# 6 Month old Puppy Socialization



## cricket23 (Nov 30, 2008)

My puppy Cricket is 6 months old now. Recently, she has begun to exhibit some socialization issues...she is not aggressive, but she will bark at a person/dog when the are out of her reach out of excitement. When she meets a new dog, she goes nuts-tail wagging, running around like a crazy girl, just generally impolite to the other dog. Today I also noticed that she was hesitant to meet a stranger, which she has never done before.

I live in a very small town and the only trainer I have been able to find does not have classes starting until late April, and by that time Cricket will be 7-8 months old, and the puppy socialization class age limit is 6 months. The other hard part is that I live in NY, and although I use a town park for Cricket's bathroom (so there SHOULD be a lot of interaction with other dogs) winter means that few people are out and therefore she has limited experience with meeting people/dogs outside. I am really worried that she is going to end up very poorly socialized...and I feel like there's nothing I can do about it.

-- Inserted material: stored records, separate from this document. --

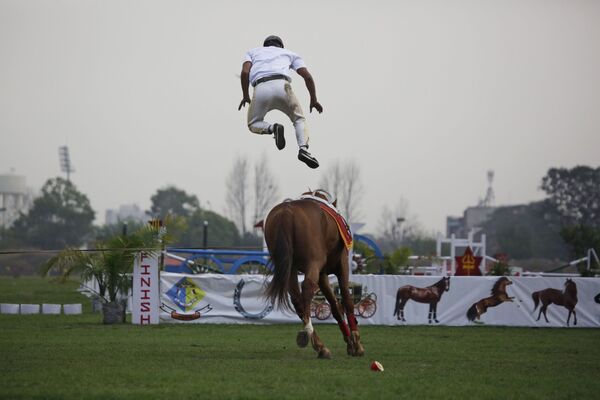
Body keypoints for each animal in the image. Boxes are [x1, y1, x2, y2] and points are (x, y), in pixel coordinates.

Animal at [264, 191, 366, 360]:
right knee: (307, 288)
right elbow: (346, 299)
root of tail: (287, 211)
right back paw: (309, 334)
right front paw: (356, 342)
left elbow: (336, 307)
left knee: (297, 300)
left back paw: (320, 345)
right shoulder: (342, 265)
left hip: (290, 267)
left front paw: (350, 342)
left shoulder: (322, 274)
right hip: (313, 262)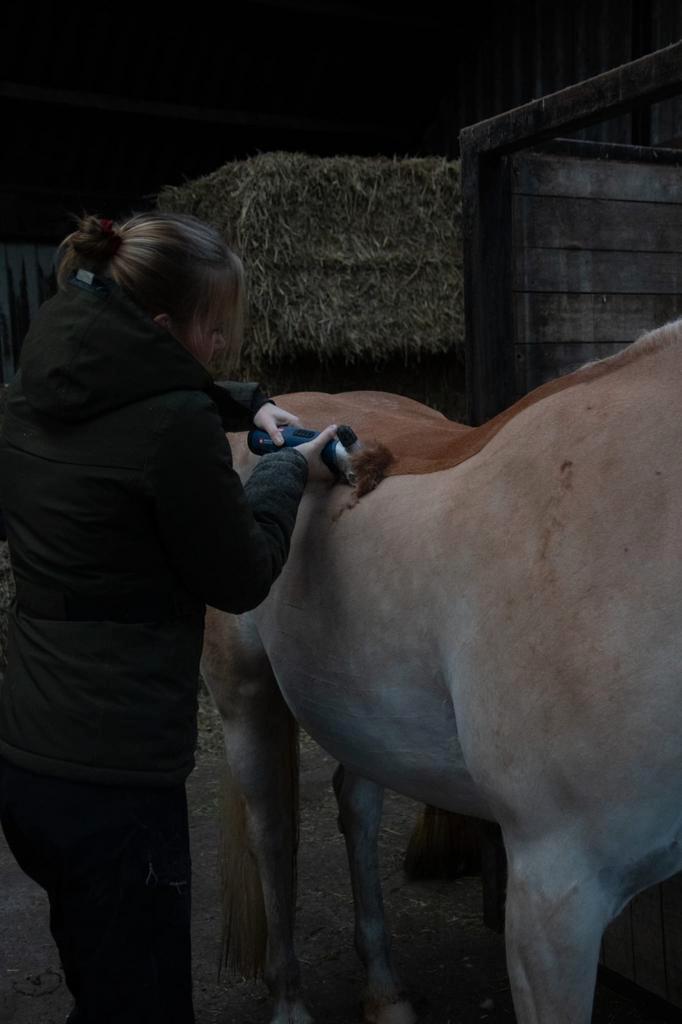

So I guess my question is, what can I do to help socialize her before I can get her into a class? Also, If she starts a beginner obedience class at 8 months, will she still be able to learn how to be around other dogs? Any input/advice would be very appreciated!

-Kristen+Cricket


----------



## TooneyDogs (Aug 6, 2007)

Socialization is about teaching the puppy how to react to the world...how to show confidence and calmness. If she's going wild, it means you got too close. Work at a distance...praise her for paying attention to you and sitting politely for example.
You move closer as she develops self-control. That distance might be 50 yards away....whenever she she shows the first sign of anxiety then you move to 40 yards...still calm?....move to 30, etc.


----------



## dakotajo (Jan 29, 2009)

my 8 and a half old month pup still acts like this and yet she was socialized starting at 10 weeks old. My daughter drove her around everywhere and so did/do I and played with a couple other dogs. She is soo happy to be around people and other dogs that she must learn self control! She is starting obedience training soon as she needs to learn manners and I figure about 6 to 8 dogs in the class should help. I know she will be beyond herself with joy when we first go. She is also intimidated by tall men??? so maybe there will be a couple of tall men there too


----------